The two lanterns drove back only a little of the darkness of that huge room. The counter where lines of students formed at mealtime was covered with white cloths which looked ghostly along the side opposite the entrance. The long windows on their left showed shadows of trees which seemed about to be twisted from the earth. Donna was freshly afraid. The storm beyond the windows sent a cold terror into her marrow. The dark room was something she had not really considered. She didn't see how she could delive
r a baby in the half-light which the lanterns gave.
Silently she upbraided herself. Two lives depended on her. She had to see that they did not depend in vain. She pulled out a chair and helped Melissa to sink onto it.
Donna pointed out the table beside which they stood. "Put the mattress there, Cliff. Jack, we didn't bring the sheets. Take one of the lanterns and go back for them. There are two blankets in the locker. It seems to me that it's cold in here. Bring them, too."
Jack looked down at his wife as if he might be going to refuse.
"You go, like she says, Jack. You get those things," she whispered.
When he had closed the big doors behind him, she gasped out a fresh fear. "You—can't see— in here. I can't have my baby in the dark. I can't."

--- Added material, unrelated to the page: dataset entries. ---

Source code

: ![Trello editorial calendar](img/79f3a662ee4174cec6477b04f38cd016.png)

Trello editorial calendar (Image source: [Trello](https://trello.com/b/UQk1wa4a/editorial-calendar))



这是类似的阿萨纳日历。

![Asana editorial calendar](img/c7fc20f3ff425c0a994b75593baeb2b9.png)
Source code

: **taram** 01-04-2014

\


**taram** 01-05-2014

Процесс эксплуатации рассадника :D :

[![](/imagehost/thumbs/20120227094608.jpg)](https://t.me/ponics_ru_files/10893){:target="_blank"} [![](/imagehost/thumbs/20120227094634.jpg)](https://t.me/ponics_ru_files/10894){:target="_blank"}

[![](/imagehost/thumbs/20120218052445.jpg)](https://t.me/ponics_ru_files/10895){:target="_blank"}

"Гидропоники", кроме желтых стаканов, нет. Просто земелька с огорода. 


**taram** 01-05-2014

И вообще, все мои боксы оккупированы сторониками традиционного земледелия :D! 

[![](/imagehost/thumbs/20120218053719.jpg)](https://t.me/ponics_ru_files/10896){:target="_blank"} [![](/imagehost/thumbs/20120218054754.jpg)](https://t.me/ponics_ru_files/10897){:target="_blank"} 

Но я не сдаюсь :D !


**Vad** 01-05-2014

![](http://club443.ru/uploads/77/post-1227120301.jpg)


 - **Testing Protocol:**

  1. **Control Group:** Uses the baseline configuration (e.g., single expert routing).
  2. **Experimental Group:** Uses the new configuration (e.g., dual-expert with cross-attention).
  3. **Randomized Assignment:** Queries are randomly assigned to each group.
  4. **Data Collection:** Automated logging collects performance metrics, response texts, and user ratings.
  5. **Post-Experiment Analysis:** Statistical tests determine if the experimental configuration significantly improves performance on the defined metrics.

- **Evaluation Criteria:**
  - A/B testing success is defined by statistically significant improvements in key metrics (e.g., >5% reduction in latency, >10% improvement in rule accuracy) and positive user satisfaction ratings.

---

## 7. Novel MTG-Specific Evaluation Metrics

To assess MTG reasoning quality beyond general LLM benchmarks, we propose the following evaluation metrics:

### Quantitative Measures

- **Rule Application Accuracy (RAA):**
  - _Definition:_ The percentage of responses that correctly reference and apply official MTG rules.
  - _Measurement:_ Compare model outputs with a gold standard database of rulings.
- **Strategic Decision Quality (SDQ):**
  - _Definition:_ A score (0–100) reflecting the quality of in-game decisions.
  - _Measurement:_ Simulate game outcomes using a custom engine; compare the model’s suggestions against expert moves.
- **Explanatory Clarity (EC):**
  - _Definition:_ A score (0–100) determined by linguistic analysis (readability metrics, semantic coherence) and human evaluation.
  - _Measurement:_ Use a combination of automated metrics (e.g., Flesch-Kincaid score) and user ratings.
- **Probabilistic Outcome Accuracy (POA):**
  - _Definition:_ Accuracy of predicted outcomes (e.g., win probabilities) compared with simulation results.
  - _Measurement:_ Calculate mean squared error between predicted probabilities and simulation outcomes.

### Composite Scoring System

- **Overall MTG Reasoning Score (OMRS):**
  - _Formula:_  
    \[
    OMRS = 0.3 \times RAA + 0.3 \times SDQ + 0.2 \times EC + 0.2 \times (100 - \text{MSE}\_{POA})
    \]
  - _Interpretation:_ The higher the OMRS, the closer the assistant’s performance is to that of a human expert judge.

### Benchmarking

Donna tried a laugh and was astounded that it sounded as natural as it did. "Babies don't care whether it's dark or light, Missy. We'll put both lanterns up close to welcome the little stranger. We have light enough. You'll see."
Hank offered his lantern to Donna. "I have an idea. I'll be back in a bit. You keep a stiff upper lip, Mrs. Hartson. We're going to see you through."
Melissa bent over and covered her face with her hands. She seemed not to be conscious of either of those who remained. The groan that broke from her became a scream that tore at her throat.
"There isn't any ether, is there?" Cliff asked in a shaken voice.
Donna shook her head. "I'd be scared to use it, even if we had it. I've given ether under direction, but I'm certainly not an anesthetist, and I don't know anything about her heart or—or anything. We're just going to have to stick it out, no matter how hard it gets."
His long hands were fists. "I'm not going to 'just stick it out.'" he said. "I'm going to do something. I'll be back as quickly as I can. Jack will be along any minute. You'll be all right?"
Donna nodded, fighting off the desire to cling to his arm, to beg him not to leave her alone with the responsibility that was hers. He went out, and she put her whole weight against the door and fastened it. She felt utterly bereft.